__DOCUMENT EXTRACT__.
KEITH, Circuit Judge.
This appeal challenges the propriety of an order of the United States District Court for the Eastern District of Michigan denying a Motion to Amend Judgment. On appeal, the plaintiff-appellant, John Coleman, argues that the district court should not have reduced his jury award by the percentage of his contributory negligence. Specifically, Coleman contends that, as a matter of Michigan law, contributory negligence should not diminish recovery where the absence of an adequate safety device was the proximate cause of injuries sustained. We agree. For the reasons below, we reverse the judgment of the district court.
This personal injury action arises from the injuries which John Coleman sustained while he was working on the premises of the defendant, Western Electric Co., Inc. (“Western Electric”). On February 26, 1976, Coleman’s arm was crushed as he helped Western Electric employees unload four reels of telephone cable at Western Electric’s warehouse. The following facts are relevant to this appeal.
John Coleman was a truck driver who had been employed by Trans-Con Trucking (“Trans-Con”), a Michigan trucking company, for over 40 years. On February 26, 1976, Trans-Con directed Coleman to deliver some telephone cable to Western Electric.
The telephone cable which Coleman delivered was contained on four large reels. Each reel was approximately 7 feet in diameter, 4'/2 feet wide, and weighed between 5,000 and 7,000 pounds. Coleman transported these reels in an enclosed tractor-trailer truck. Three of the reels were placed in the trailer so that they could be rolled from the front of the trailer to its rear entrance. The fourth reel was placed so that it could roll from one side of the trailer to the other. This fourth reel was placed immediately inside the rear door of the trailer.
Coleman arrived at Western Electric’s warehouse around 9 a.m. Norman Kwatis, a supervisor at Western Electric, instructed Coleman to back his truck into a dock for unloading. Coleman backed the truck into the dock and discovered that the trailer was between 4 and 6 inches lower than the dock. Coleman pointed out the height differential between the trailer and the dock to Kwatis, and requested the use of another dock, equipped with a levelator.

__AVAILABLE RECORDS__.
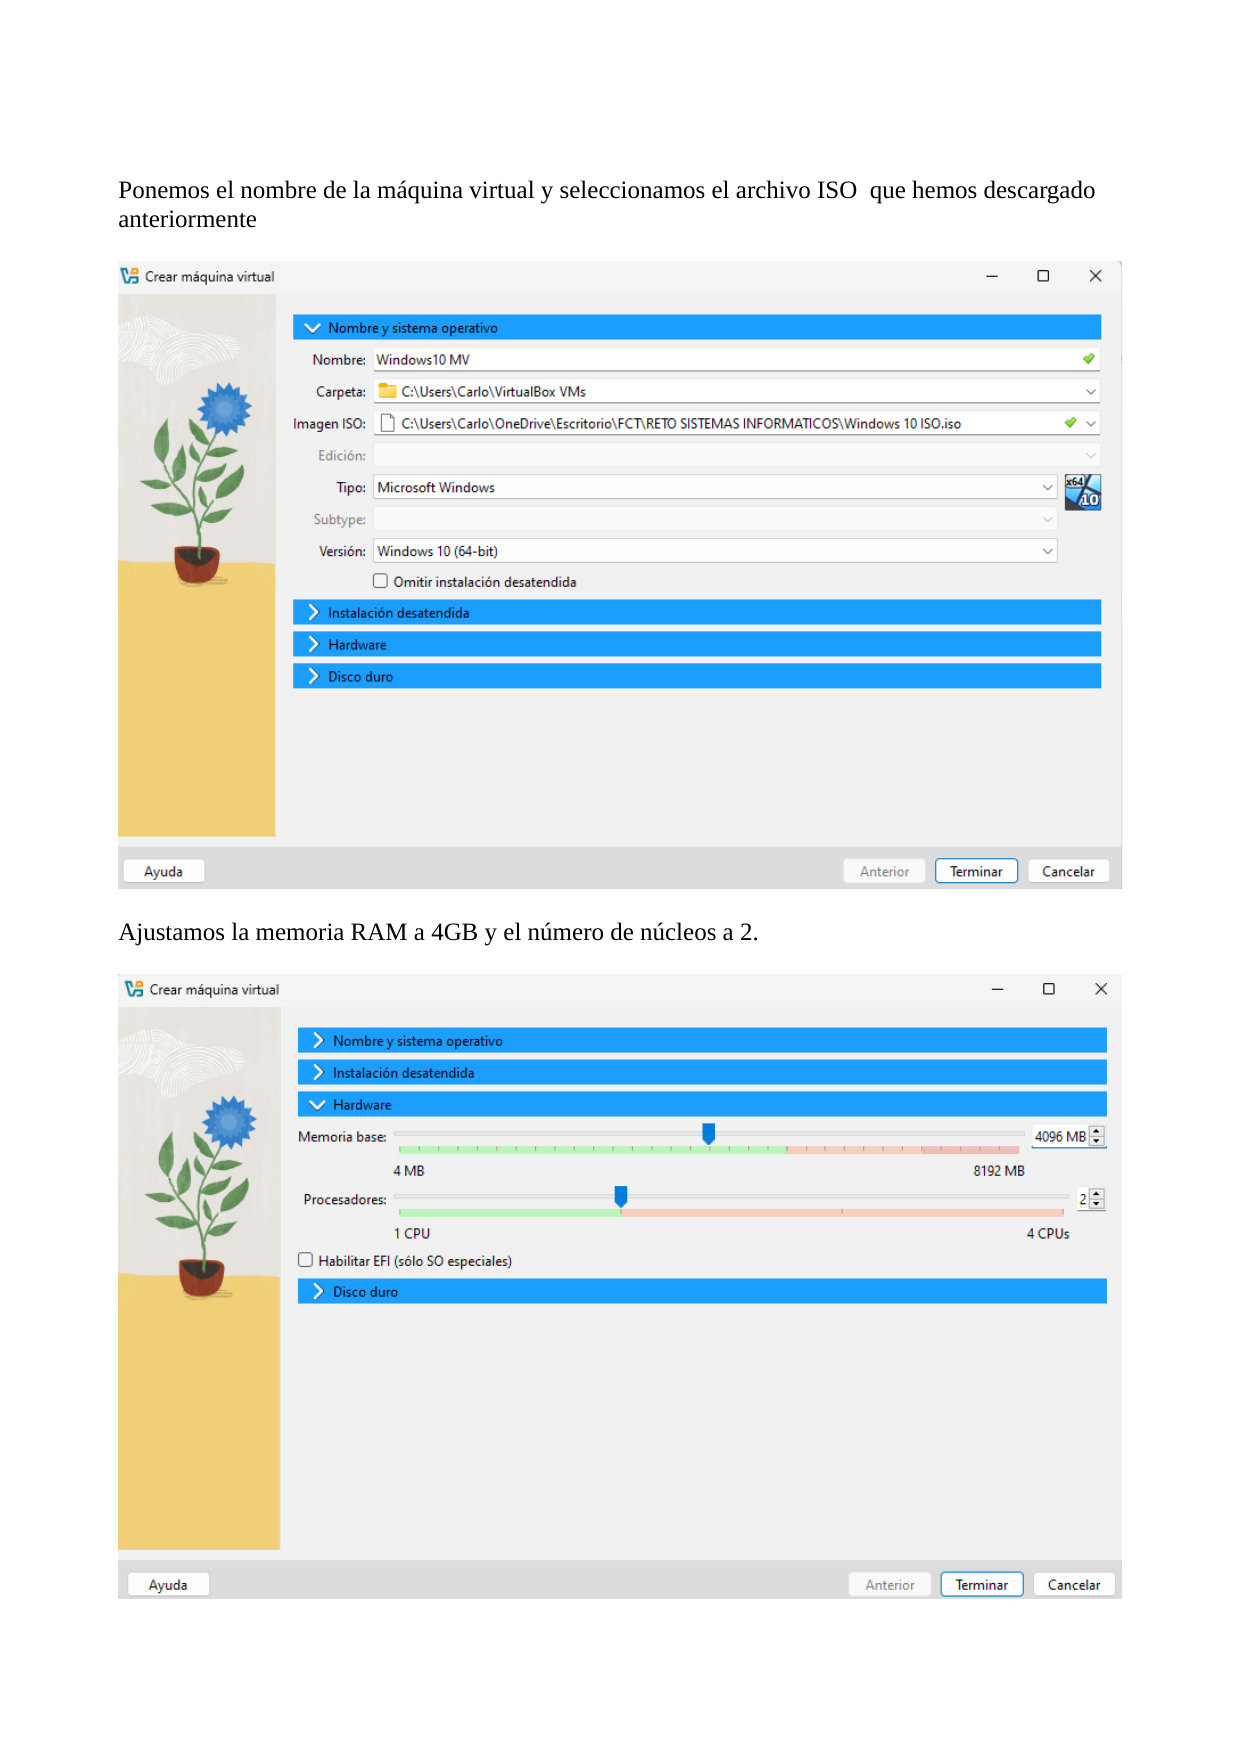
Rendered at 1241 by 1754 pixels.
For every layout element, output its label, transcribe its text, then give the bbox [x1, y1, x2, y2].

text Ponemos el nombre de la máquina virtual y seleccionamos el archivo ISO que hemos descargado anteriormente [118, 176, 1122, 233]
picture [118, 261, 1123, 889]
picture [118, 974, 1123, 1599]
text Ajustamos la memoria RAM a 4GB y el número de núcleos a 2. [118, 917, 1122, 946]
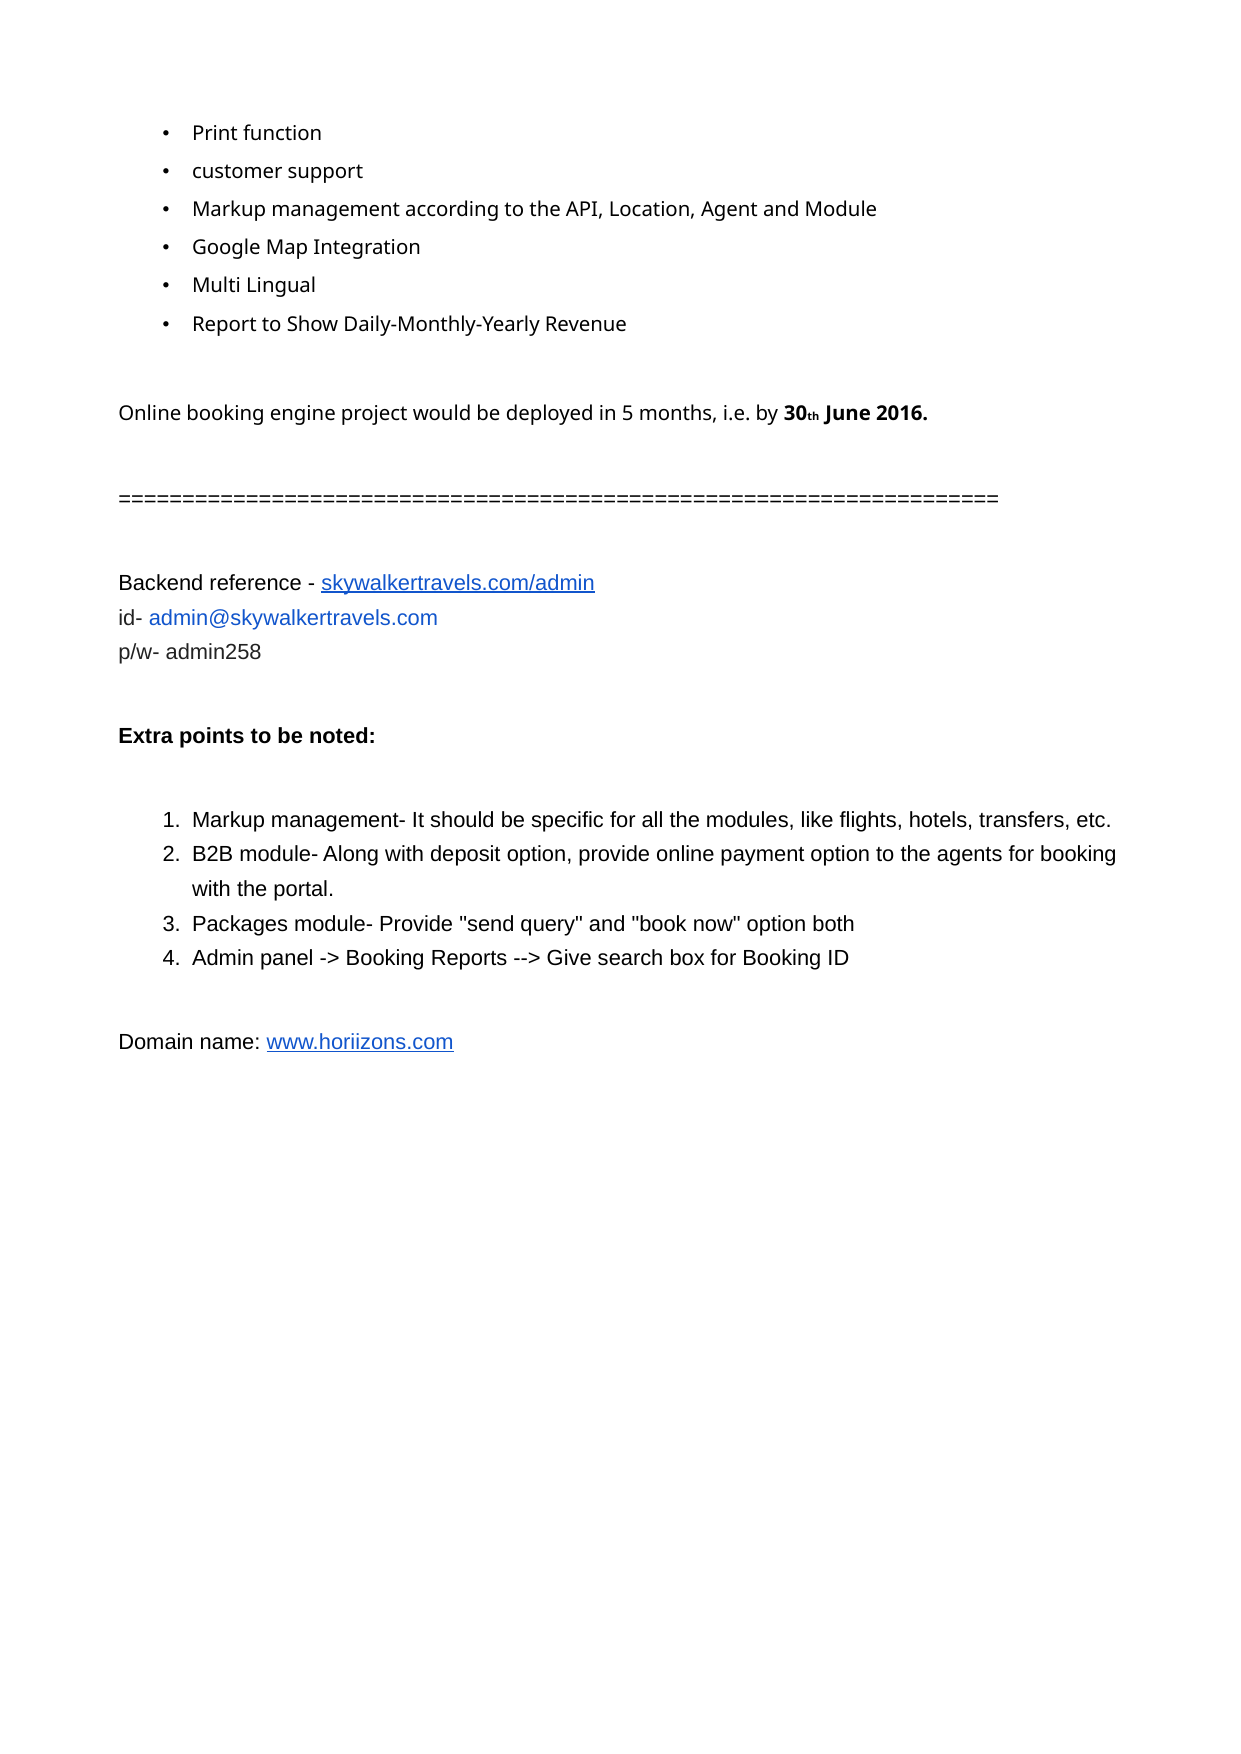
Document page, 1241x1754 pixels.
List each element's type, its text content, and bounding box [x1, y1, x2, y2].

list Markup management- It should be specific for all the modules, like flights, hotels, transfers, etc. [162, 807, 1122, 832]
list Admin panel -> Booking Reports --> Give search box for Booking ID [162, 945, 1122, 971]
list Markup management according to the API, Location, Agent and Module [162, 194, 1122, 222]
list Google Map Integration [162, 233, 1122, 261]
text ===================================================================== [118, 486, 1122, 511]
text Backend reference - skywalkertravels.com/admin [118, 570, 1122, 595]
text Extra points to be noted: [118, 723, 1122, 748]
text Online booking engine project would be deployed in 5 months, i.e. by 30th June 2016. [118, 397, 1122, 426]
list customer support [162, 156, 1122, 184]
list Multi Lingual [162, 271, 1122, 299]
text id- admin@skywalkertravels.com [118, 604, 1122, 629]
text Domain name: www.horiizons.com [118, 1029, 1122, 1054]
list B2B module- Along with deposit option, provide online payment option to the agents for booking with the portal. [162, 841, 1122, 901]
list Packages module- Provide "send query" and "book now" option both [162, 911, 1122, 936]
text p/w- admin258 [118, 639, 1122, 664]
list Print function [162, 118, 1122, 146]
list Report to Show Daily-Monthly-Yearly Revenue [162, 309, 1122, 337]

__TASKS__.
1/ In one to three sentences, explain the ground on which Coleman argues, according to the court opinion, that his jury award should not have been reduced.
2/ Duplicate the entries, beginning at the line that contains "Document page, 1241x1754 pixels." and stopping after the final line of the entries, with both ends included.

__RESPONSES BY TASK__.
1/ Coleman argues that under Michigan law, contributory negligence should not diminish recovery when the absence of an adequate safety device was the proximate cause of the injuries. For that reason, he contends, the district court should not have reduced his award by the percentage of his contributory negligence.

2/
Document page, 1241x1754 pixels.
List each element's type, its text content, and bounding box [x1, y1, x2, y2].

list Markup management- It should be specific for all the modules, like flights, hotels, transfers, etc. [162, 807, 1122, 832]
list Admin panel -> Booking Reports --> Give search box for Booking ID [162, 945, 1122, 971]
list Markup management according to the API, Location, Agent and Module [162, 194, 1122, 222]
list Google Map Integration [162, 233, 1122, 261]
text ===================================================================== [118, 486, 1122, 511]
text Backend reference - skywalkertravels.com/admin [118, 570, 1122, 595]
text Extra points to be noted: [118, 723, 1122, 748]
text Online booking engine project would be deployed in 5 months, i.e. by 30th June 2016. [118, 397, 1122, 426]
list customer support [162, 156, 1122, 184]
list Multi Lingual [162, 271, 1122, 299]
text id- admin@skywalkertravels.com [118, 604, 1122, 629]
text Domain name: www.horiizons.com [118, 1029, 1122, 1054]
list B2B module- Along with deposit option, provide online payment option to the agents for booking with the portal. [162, 841, 1122, 901]
list Packages module- Provide "send query" and "book now" option both [162, 911, 1122, 936]
text p/w- admin258 [118, 639, 1122, 664]
list Print function [162, 118, 1122, 146]
list Report to Show Daily-Monthly-Yearly Revenue [162, 309, 1122, 337]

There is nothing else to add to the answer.